Ask any Kindy class the question “What do you want to be when you grow up?” and the answers will range from the sublime to the ridiculous. Young children have their whole lives ahead of them and their dreams are as high as they wish them to be. In their innocence, they believe that they can achieve anything. The majority of them have not had to enter the ‘school of hard knocks’. You know that school? The one that takes all the dreams that you had and then throws them in the too hard basket. The same school that you graduated from with lowered self esteem, insecurities and a general belief that everything in life requires hard work and dedication? Now, I’m not saying that hard work and dedication are wrong. Far from it. Nothing great is ever accomplished without those two qualities. However somewhere along the line (for many of us) our dreams became stuck somewhere in the potholes and cracks of the road we travel called “Life”. Either that or we put them down to ease our load with the intention of coming back later to pick them up – but somehow never got around to it.

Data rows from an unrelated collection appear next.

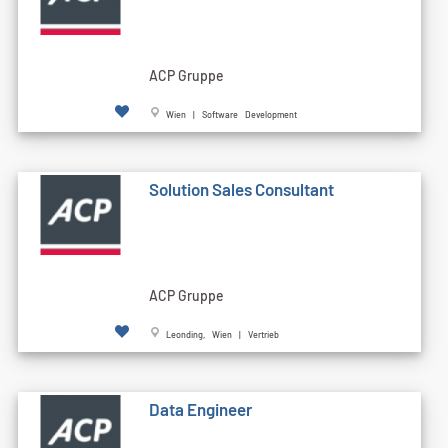
ACP Gruppe
Wien | Software Development
Solution Sales Consultant
ACP Gruppe
Leonding, Wien | Vertrieb
Data Engineer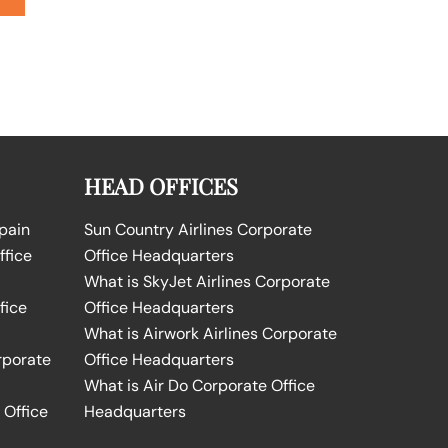
HEAD OFFICES
Spain
Sun Country Airlines Corporate
ffice
Office Headquarters
What is SkyJet Airlines Corporate
fice
Office Headquarters
What is Airwork Airlines Corporate
rporate
Office Headquarters
What is Air Do Corporate Office
 Office
Headquarters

When I was twelve and starting out in high school, my dream was to become a journalist. I dreamed of being one of those journalists that wrote moving pieces about humanity and the beautiful people and places in life. I wanted to travel and share my experiences through the written word. Somewhere along the line, my dream was put aside. I never finished high school (thanks to a teacher that should never have been in that profession) because my grades were dropping and I wasn’t achieving what I wanted to achieve. So my mother told me that if I found a good job, then I could leave school. Within two weeks, I had a job in a bank. Over the following years, I also worked as a housekeeper, ironing lady, receptionist, waitress, serving customers in stores, teacher aide, personal trainer, child care assistant and now I work in the disability sector. I’ve always regretted leaving school. If I had stayed at school, I might have gone on to study journalism…. or teaching. That was another of my choices. Over time, I have also thought about counselling quite a lot but kept talking myself out of it. In hindsight I could say that my face hasn’t been toward the sunshine too much. I’ve let what has happened in my life keep me in the shadows.

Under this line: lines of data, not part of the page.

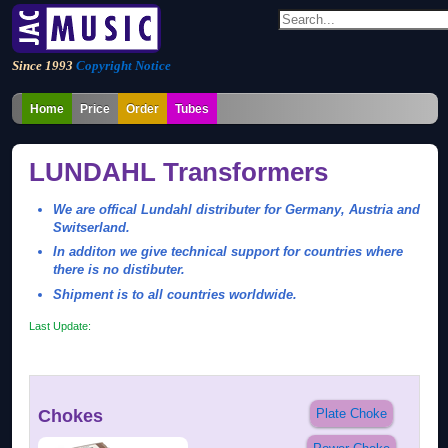
Since 1993
Copyright Notice
Home
Price
Order
Tubes
LUNDAHL Transformers
We are offical Lundahl distributer for Germany, Austria and
Switserland.
In additon we give technical support for countries where
there is no distibuter.
Shipment is to all countries worldwide.
Last Update:
Chokes
Plate Choke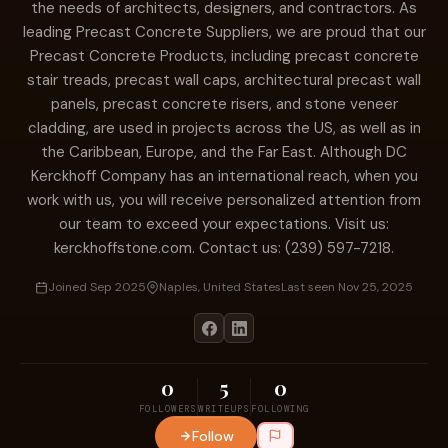
the needs of architects, designers, and contractors. As
leading Precast Concrete Suppliers, we are proud that our
Precast Concrete Products, including precast concrete
stair treads, precast wall caps, architectural precast wall
panels, precast concrete risers, and stone veneer
cladding, are used in projects across the US, as well as in
the Caribbean, Europe, and the Far East. Although DC
Kerckhoff Company has an international reach, when you
work with us, you will receive personalized attention from
our team to exceed your expectations. Visit us:
kerckhoffstone.com. Contact us: (239) 597-7218.
Joined Sep 2025
Naples, United States
Last seen Nov 25, 2025
0
5
0
FOLLOWERS
WRITEUPS
FOLLOWING
Follow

Fast forward to the present day and I don’t have too many regrets about my life (okay there are a couple). I never did get back to pick up my dreams that I left laying on the side of the road. I;ve reached this point relatively unscathed although I’ve seen my fair share of tragedy and disappointments. On the flip-side of those disappointments I’ve received so many blessings as well. Having been on this earth almost half a century I’ve finally…. finally…. finally realised that I am still able to do anything that I want. I can achieve whatever I wish. So what do I want to do? I want to write…. and I want to help people. Of course, I may fail but I don’t think I will. In answering my question “What would you attempt to do if you knew you could not fail”?
- Run for government
- Get all the world leaders together and advocate for peace
- Fly under my own power (bet I’m not the only one who wishes they could fly)
- Sing without fear of ridicule
- Drive a semi-trailer
- Call Heaven and ask to speak to those I’ve lost (to say those final goodbyes that I didn’t get to say before they went)
- Be a super-mum and grandmother
Well you get the drift. But I know for certain that I am going to write. I don’t think I’ll study journalism but I intend to write a book. And, I’m going to sign up for that counselling course I’ve been checking out!
So tell me, what would you do if you knew you could not fail?